Data provided:
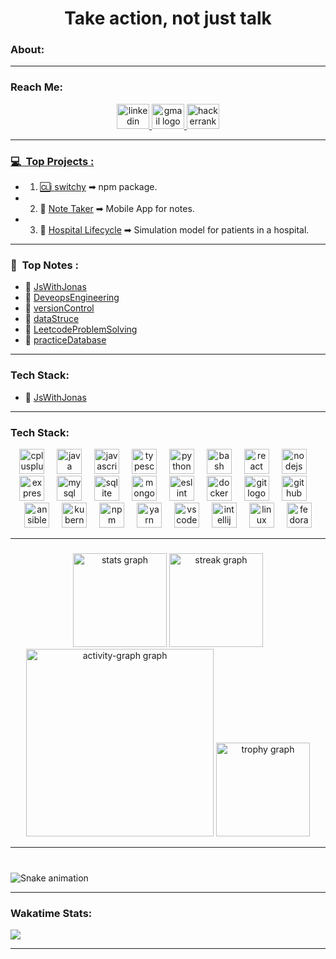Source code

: <h1 align="center">Take action, not just talk</h1>

### About:

---

### Reach Me: 

<div align="center">
  <a href="https://www.linkedin.com/in/abdelrhman-sayed-505478240/"/>
  <img src="https://raw.githubusercontent.com/maurodesouza/profile-readme-generator/master/src/assets/icons/social/linkedin/default.svg" width="52" height="40" alt="linkedin logo"  />
  <a href ="abdelrhmansayed122003@gmail.com"/>
  <img src="https://raw.githubusercontent.com/maurodesouza/profile-readme-generator/master/src/assets/icons/social/gmail/default.svg" width="52" height="40" alt="gmail logo"  />
  <a href="https://www.hackerrank.com/profile/abdelrhmansayed4"/>
  <img src="https://raw.githubusercontent.com/maurodesouza/profile-readme-generator/master/src/assets/icons/social/hackerrank/default.svg" width="52" height="40" alt="hackerrank logo"  />
</div>

---

<h3> 💻 &nbsp;Top Projects : </h3>

- 1. 🆑i [switchy](https://www.npmjs.com/package/switchy-cli) ➡ npm package.
- 2. 📔 [Note Taker](https://github.com/MustafaAhmed313/Note-Taker/releases/tag/v1.0.0) ➡ Mobile App for notes.
- 3. 🏥 [Hospital Lifecycle](https://github.com/MustafaAhmed313/hospital-simulation) ➡ Simulation model for patients in a hospital.

---

<h3> 📓 &nbsp;Top Notes : </h3>

-  📌 [JsWithJonas](https://github.com/Abdelrahman122003/JsWithJonas)
-  📌 [DeveopsEngineering](https://github.com/Abdelrahman122003/DeveopsEngineering)
-  📌 [versionControl](https://github.com/Abdelrahman122003/versionControl)
-  📌 [dataStruce](https://github.com/Abdelrahman122003/dataStructure)
-  📌 [LeetcodeProblemSolving](https://github.com/Abdelrahman122003/LeetcodeProblemSolving)
-  📌 [practiceDatabase](https://github.com/Abdelrahman122003/practiceDatabase)

---

### Tech Stack:
-  📌 [JsWithJonas](https://github.com/Abdelrahman122003/JsWithJonas)
---

### Tech Stack:

<div align="center">
  <img src="https://cdn.jsdelivr.net/gh/devicons/devicon/icons/cplusplus/cplusplus-original.svg" height="40" alt="cplusplus logo"  />
  <img width="12" />
  <img src="https://cdn.jsdelivr.net/gh/devicons/devicon/icons/java/java-original.svg" height="40" alt="java logo"  />
  <img width="12" />
  <img src="https://cdn.jsdelivr.net/gh/devicons/devicon/icons/javascript/javascript-original.svg" height="40" alt="javascript logo"  />
  <img width="12" />
  <img src="https://cdn.jsdelivr.net/gh/devicons/devicon/icons/typescript/typescript-original.svg" height="40" alt="typescript logo"  />
  <img width="12" />
  <img src="https://cdn.jsdelivr.net/gh/devicons/devicon/icons/python/python-original.svg" height="40" alt="python logo"  />
  <img width="12" />
  <img src="https://cdn.jsdelivr.net/gh/devicons/devicon/icons/bash/bash-original.svg" height="40" alt="bash logo"  />
  <img width="12" />
  <img src="https://cdn.jsdelivr.net/gh/devicons/devicon/icons/react/react-original.svg" height="40" alt="react logo"  />
  <img width="12" />
  <img src="https://cdn.jsdelivr.net/gh/devicons/devicon/icons/nodejs/nodejs-original.svg" height="40" alt="nodejs logo"  />
  <img width="12" />
  <img src="https://cdn.jsdelivr.net/gh/devicons/devicon/icons/express/express-original.svg" height="40" alt="express logo"  />
  <img width="12" />
  <img src="https://cdn.jsdelivr.net/gh/devicons/devicon/icons/mysql/mysql-original.svg" height="40" alt="mysql logo"  />
  <img width="12" />
  <img src="https://cdn.jsdelivr.net/gh/devicons/devicon/icons/sqlite/sqlite-original.svg" height="40" alt="sqlite logo"  />
  <img width="12" />
  <img src="https://cdn.jsdelivr.net/gh/devicons/devicon/icons/mongodb/mongodb-original.svg" height="40" alt="mongodb logo"  />
  <img width="12" />
  <img src="https://cdn.jsdelivr.net/gh/devicons/devicon/icons/eslint/eslint-original.svg" height="40" alt="eslint logo"  />
  <img width="12" />
  <img src="https://cdn.jsdelivr.net/gh/devicons/devicon/icons/docker/docker-original.svg" height="40" alt="docker logo"  />
  <img width="12" />
  <img src="https://cdn.jsdelivr.net/gh/devicons/devicon/icons/git/git-original.svg" height="40" alt="git logo"  />
  <img width="12" />
  <img src="https://cdn.jsdelivr.net/gh/devicons/devicon/icons/github/github-original.svg" height="40" alt="github logo"  />
  <img width="12" />
  <img src="https://cdn.jsdelivr.net/gh/devicons/devicon/icons/ansible/ansible-original.svg" height="40" alt="ansible logo"  />
  <img width="12" />
  <img src="https://cdn.jsdelivr.net/gh/devicons/devicon/icons/kubernetes/kubernetes-plain.svg" height="40" alt="kubernetes logo"  />
  <img width="12" />
  <img src="https://cdn.jsdelivr.net/gh/devicons/devicon/icons/npm/npm-original-wordmark.svg" height="40" alt="npm logo"  />
  <img width="12" />
  <img src="https://cdn.jsdelivr.net/gh/devicons/devicon/icons/yarn/yarn-original.svg" height="40" alt="yarn logo"  />
  <img width="12" />
  <img src="https://cdn.jsdelivr.net/gh/devicons/devicon/icons/vscode/vscode-original.svg" height="40" alt="vscode logo"  />
  <img width="12" />
  <img src="https://cdn.jsdelivr.net/gh/devicons/devicon/icons/intellij/intellij-original.svg" height="40" alt="intellij logo"  />
  <img width="12" />
  <img src="https://cdn.jsdelivr.net/gh/devicons/devicon/icons/linux/linux-original.svg" height="40" alt="linux logo"  />
  <img width="12" />
  <img src="https://cdn.jsdelivr.net/gh/devicons/devicon/icons/fedora/fedora-original.svg" height="40" alt="fedora logo"  />
</div>

--- 

###

<div align="center">
  <img src="https://github-readme-stats.vercel.app/api?username=Abdelrahman122003&hide_title=false&hide_rank=false&show_icons=true&include_all_commits=true&count_private=true&disable_animations=false&theme=algolia&locale=en&hide_border=false&order=1" height="150" alt="stats graph"  />
  <img src="https://streak-stats.demolab.com?user=Abdelrahman122003&locale=en&mode=daily&theme=algolia&hide_border=false&border_radius=5&order=3" height="150" alt="streak graph"  />
  <img src="https://github-readme-activity-graph.vercel.app/graph?username=Abdelrahman122003&radius=16&theme=github-dark&area=true&order=5" height="300" alt="activity-graph graph"  />
  <img src="https://github-profile-trophy.vercel.app?username=Abdelrahman122003&theme=algolia&column=-1&row=1&margin-w=8&margin-h=8&no-bg=false&no-frame=false&order=4" height="150" alt="trophy graph"  />
</div>

---

###

<br clear="both">

<img src="https://github.com/Abdelrahman122003/Abdelrahman122003/.github/workflows/snake.yml" alt="Snake animation" />

---

### Wakatime Stats:

<a href="https://wakatime.com"><img src="https://wakatime.com/share/@9415ba20-37b4-4c6b-abf2-dd6e06c6011a/eb14617e-3d09-42d1-9ed0-63a386bce662.png" /></a>

---

###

What this task involves: Print the records above verbatim, pictures excluded.

Written response:
Source code

: <h1 align="center">Take action, not just talk</h1>

### About:

---

### Reach Me: 

<div align="center">
  <a href="https://www.linkedin.com/in/abdelrhman-sayed-505478240/"/>
  <img src="https://raw.githubusercontent.com/maurodesouza/profile-readme-generator/master/src/assets/icons/social/linkedin/default.svg" width="52" height="40" alt="linkedin logo"  />
  <a href ="abdelrhmansayed122003@gmail.com"/>
  <img src="https://raw.githubusercontent.com/maurodesouza/profile-readme-generator/master/src/assets/icons/social/gmail/default.svg" width="52" height="40" alt="gmail logo"  />
  <a href="https://www.hackerrank.com/profile/abdelrhmansayed4"/>
  <img src="https://raw.githubusercontent.com/maurodesouza/profile-readme-generator/master/src/assets/icons/social/hackerrank/default.svg" width="52" height="40" alt="hackerrank logo"  />
</div>

---

<h3> 💻 &nbsp;Top Projects : </h3>

- 1. 🆑i [switchy](https://www.npmjs.com/package/switchy-cli) ➡ npm package.
- 2. 📔 [Note Taker](https://github.com/MustafaAhmed313/Note-Taker/releases/tag/v1.0.0) ➡ Mobile App for notes.
- 3. 🏥 [Hospital Lifecycle](https://github.com/MustafaAhmed313/hospital-simulation) ➡ Simulation model for patients in a hospital.

---

<h3> 📓 &nbsp;Top Notes : </h3>

-  📌 [JsWithJonas](https://github.com/Abdelrahman122003/JsWithJonas)
-  📌 [DeveopsEngineering](https://github.com/Abdelrahman122003/DeveopsEngineering)
-  📌 [versionControl](https://github.com/Abdelrahman122003/versionControl)
-  📌 [dataStruce](https://github.com/Abdelrahman122003/dataStructure)
-  📌 [LeetcodeProblemSolving](https://github.com/Abdelrahman122003/LeetcodeProblemSolving)
-  📌 [practiceDatabase](https://github.com/Abdelrahman122003/practiceDatabase)

---

### Tech Stack:
-  📌 [JsWithJonas](https://github.com/Abdelrahman122003/JsWithJonas)
---

### Tech Stack:

<div align="center">
  <img src="https://cdn.jsdelivr.net/gh/devicons/devicon/icons/cplusplus/cplusplus-original.svg" height="40" alt="cplusplus logo"  />
  <img width="12" />
  <img src="https://cdn.jsdelivr.net/gh/devicons/devicon/icons/java/java-original.svg" height="40" alt="java logo"  />
  <img width="12" />
  <img src="https://cdn.jsdelivr.net/gh/devicons/devicon/icons/javascript/javascript-original.svg" height="40" alt="javascript logo"  />
  <img width="12" />
  <img src="https://cdn.jsdelivr.net/gh/devicons/devicon/icons/typescript/typescript-original.svg" height="40" alt="typescript logo"  />
  <img width="12" />
  <img src="https://cdn.jsdelivr.net/gh/devicons/devicon/icons/python/python-original.svg" height="40" alt="python logo"  />
  <img width="12" />
  <img src="https://cdn.jsdelivr.net/gh/devicons/devicon/icons/bash/bash-original.svg" height="40" alt="bash logo"  />
  <img width="12" />
  <img src="https://cdn.jsdelivr.net/gh/devicons/devicon/icons/react/react-original.svg" height="40" alt="react logo"  />
  <img width="12" />
  <img src="https://cdn.jsdelivr.net/gh/devicons/devicon/icons/nodejs/nodejs-original.svg" height="40" alt="nodejs logo"  />
  <img width="12" />
  <img src="https://cdn.jsdelivr.net/gh/devicons/devicon/icons/express/express-original.svg" height="40" alt="express logo"  />
  <img width="12" />
  <img src="https://cdn.jsdelivr.net/gh/devicons/devicon/icons/mysql/mysql-original.svg" height="40" alt="mysql logo"  />
  <img width="12" />
  <img src="https://cdn.jsdelivr.net/gh/devicons/devicon/icons/sqlite/sqlite-original.svg" height="40" alt="sqlite logo"  />
  <img width="12" />
  <img src="https://cdn.jsdelivr.net/gh/devicons/devicon/icons/mongodb/mongodb-original.svg" height="40" alt="mongodb logo"  />
  <img width="12" />
  <img src="https://cdn.jsdelivr.net/gh/devicons/devicon/icons/eslint/eslint-original.svg" height="40" alt="eslint logo"  />
  <img width="12" />
  <img src="https://cdn.jsdelivr.net/gh/devicons/devicon/icons/docker/docker-original.svg" height="40" alt="docker logo"  />
  <img width="12" />
  <img src="https://cdn.jsdelivr.net/gh/devicons/devicon/icons/git/git-original.svg" height="40" alt="git logo"  />
  <img width="12" />
  <img src="https://cdn.jsdelivr.net/gh/devicons/devicon/icons/github/github-original.svg" height="40" alt="github logo"  />
  <img width="12" />
  <img src="https://cdn.jsdelivr.net/gh/devicons/devicon/icons/ansible/ansible-original.svg" height="40" alt="ansible logo"  />
  <img width="12" />
  <img src="https://cdn.jsdelivr.net/gh/devicons/devicon/icons/kubernetes/kubernetes-plain.svg" height="40" alt="kubernetes logo"  />
  <img width="12" />
  <img src="https://cdn.jsdelivr.net/gh/devicons/devicon/icons/npm/npm-original-wordmark.svg" height="40" alt="npm logo"  />
  <img width="12" />
  <img src="https://cdn.jsdelivr.net/gh/devicons/devicon/icons/yarn/yarn-original.svg" height="40" alt="yarn logo"  />
  <img width="12" />
  <img src="https://cdn.jsdelivr.net/gh/devicons/devicon/icons/vscode/vscode-original.svg" height="40" alt="vscode logo"  />
  <img width="12" />
  <img src="https://cdn.jsdelivr.net/gh/devicons/devicon/icons/intellij/intellij-original.svg" height="40" alt="intellij logo"  />
  <img width="12" />
  <img src="https://cdn.jsdelivr.net/gh/devicons/devicon/icons/linux/linux-original.svg" height="40" alt="linux logo"  />
  <img width="12" />
  <img src="https://cdn.jsdelivr.net/gh/devicons/devicon/icons/fedora/fedora-original.svg" height="40" alt="fedora logo"  />
</div>

--- 

###

<div align="center">
  <img src="https://github-readme-stats.vercel.app/api?username=Abdelrahman122003&hide_title=false&hide_rank=false&show_icons=true&include_all_commits=true&count_private=true&disable_animations=false&theme=algolia&locale=en&hide_border=false&order=1" height="150" alt="stats graph"  />
  <img src="https://streak-stats.demolab.com?user=Abdelrahman122003&locale=en&mode=daily&theme=algolia&hide_border=false&border_radius=5&order=3" height="150" alt="streak graph"  />
  <img src="https://github-readme-activity-graph.vercel.app/graph?username=Abdelrahman122003&radius=16&theme=github-dark&area=true&order=5" height="300" alt="activity-graph graph"  />
  <img src="https://github-profile-trophy.vercel.app?username=Abdelrahman122003&theme=algolia&column=-1&row=1&margin-w=8&margin-h=8&no-bg=false&no-frame=false&order=4" height="150" alt="trophy graph"  />
</div>

---

###

<br clear="both">

<img src="https://github.com/Abdelrahman122003/Abdelrahman122003/.github/workflows/snake.yml" alt="Snake animation" />

---

### Wakatime Stats:

<a href="https://wakatime.com"><img src="https://wakatime.com/share/@9415ba20-37b4-4c6b-abf2-dd6e06c6011a/eb14617e-3d09-42d1-9ed0-63a386bce662.png" /></a>

---

###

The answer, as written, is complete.